GPT-5.1: Demonstrates a slower initial build speed. The resulting code structure is flawed, with all tools placed in a single file (contrary to the framework’s instructions). Crucially, it lacks a tool to modify spreadsheets, only offering a tool to load them. The agent struggles to complete tasks without the necessary tools.
GPT-5.2: Builds agents faster and with a correct code structure, placing each tool in a separate file. It includes all necessary tools for the coding agent (read, replace, write files, run shell commands). It demonstrates a better understanding of the prompt and framework guidelines.

IV. Task Performance: Wave Simulator & Initial Presentations

Wave Simulator (Coding Agent): GPT-5.1 generates a simplified version of the wave simulator, while GPT-5.2 produces a more visually impressive 3D visualization, closely resembling the example shown in OpenAI’s blog post.
Initial Presentations (Deck Agent): Both models create presentations, but the limitations are attributed to the tool itself, restricting detailed formatting and graph creation.

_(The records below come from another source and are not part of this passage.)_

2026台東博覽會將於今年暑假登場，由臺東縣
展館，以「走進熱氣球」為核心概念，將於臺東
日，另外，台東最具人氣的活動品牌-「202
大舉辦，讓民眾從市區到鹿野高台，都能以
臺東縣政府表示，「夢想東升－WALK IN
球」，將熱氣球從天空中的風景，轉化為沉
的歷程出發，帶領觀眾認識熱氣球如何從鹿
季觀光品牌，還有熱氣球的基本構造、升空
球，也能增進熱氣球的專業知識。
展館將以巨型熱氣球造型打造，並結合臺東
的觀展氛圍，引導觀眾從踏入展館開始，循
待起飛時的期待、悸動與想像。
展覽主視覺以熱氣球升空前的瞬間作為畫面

V. Enhancing Agents with Code Execution

The key to significant improvement is enabling agents to run code. This allows them to leverage libraries and functionalities beyond the model’s inherent capabilities.

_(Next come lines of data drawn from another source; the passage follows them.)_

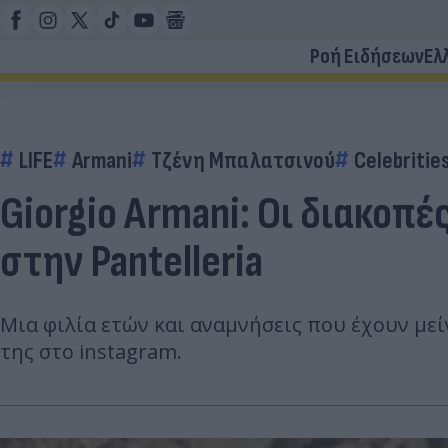
Ροή Ειδήσεων
Ελ
LIFE
Armani
Τζένη Μπαλατσινού
Celebritie
Giorgio Armani: Οι διακοπέ
στην Pantelleria
Μια φιλία ετών και αναμνήσεις που έχουν με
της στο instagram.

Presentation Agent (Both Models): After enabling code execution, GPT-5.2 generates a substantial amount of code using the IPython tool and successfully creates a presentation. GPT-5.1 also generates code and creates a spreadsheet, but the results are significantly less sophisticated.
Spreadsheet Agent (Both Models): GPT-5.2 creates a comprehensive dashboard with multiple sheets, well-formatted data, headings, and usage instructions. GPT-5.1’s output is comparatively basic.

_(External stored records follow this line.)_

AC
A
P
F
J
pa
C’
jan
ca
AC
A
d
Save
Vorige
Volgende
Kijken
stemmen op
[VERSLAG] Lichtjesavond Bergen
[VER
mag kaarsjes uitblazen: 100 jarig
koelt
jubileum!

VI. Side-by-Side Comparison with Enhanced Agents

Using the same prompts and tools, a direct comparison reveals substantial differences:

Spreadsheet Agent: GPT-5.2’s output is far superior, creating a dashboard with multiple sheets, proper formatting, headings, and instructions.
Presentation Agent: GPT-5.2 generates more usable presentations with charts and cards, while GPT-5.1 produces basic slides with limited layouts.

Notable Quote: “So, as you can see, again, the new paradigm is to just let your agents run the code. It's just so much easier to build agents when you just give them the autonomy that they need to complete their tasks accordingly.” – The video creator emphasizes the importance of granting agents code execution capabilities.

VII. Conclusion & Takeaways

The video concludes that GPT-5.2 represents a significant improvement over GPT-5.1, particularly for agent building and professional knowledge work. The key takeaways are:

GPT-5.2 is demonstrably more capable: It excels in agent creation, code generation, spreadsheet manipulation, and presentation design.
Code execution is crucial: Enabling agents to run code unlocks significantly greater potential and allows them to leverage external libraries and functionalities.
GPT-5.2 understands complex tasks: It demonstrates an ability to orchestrate multiple tools and agents effectively.
The cost is a factor: GPT-5.2 is more expensive than GPT-5.1, and GPT-5.2 Pro is significantly more costly.
Future Potential: The advancements in agent capabilities suggest a future where minimal human intervention may be required for many tasks.

The video strongly supports OpenAI’s claims about GPT-5.2 being the best model for knowledge work, highlighting its improvements in areas that matter most for real-world applications and service-based industries.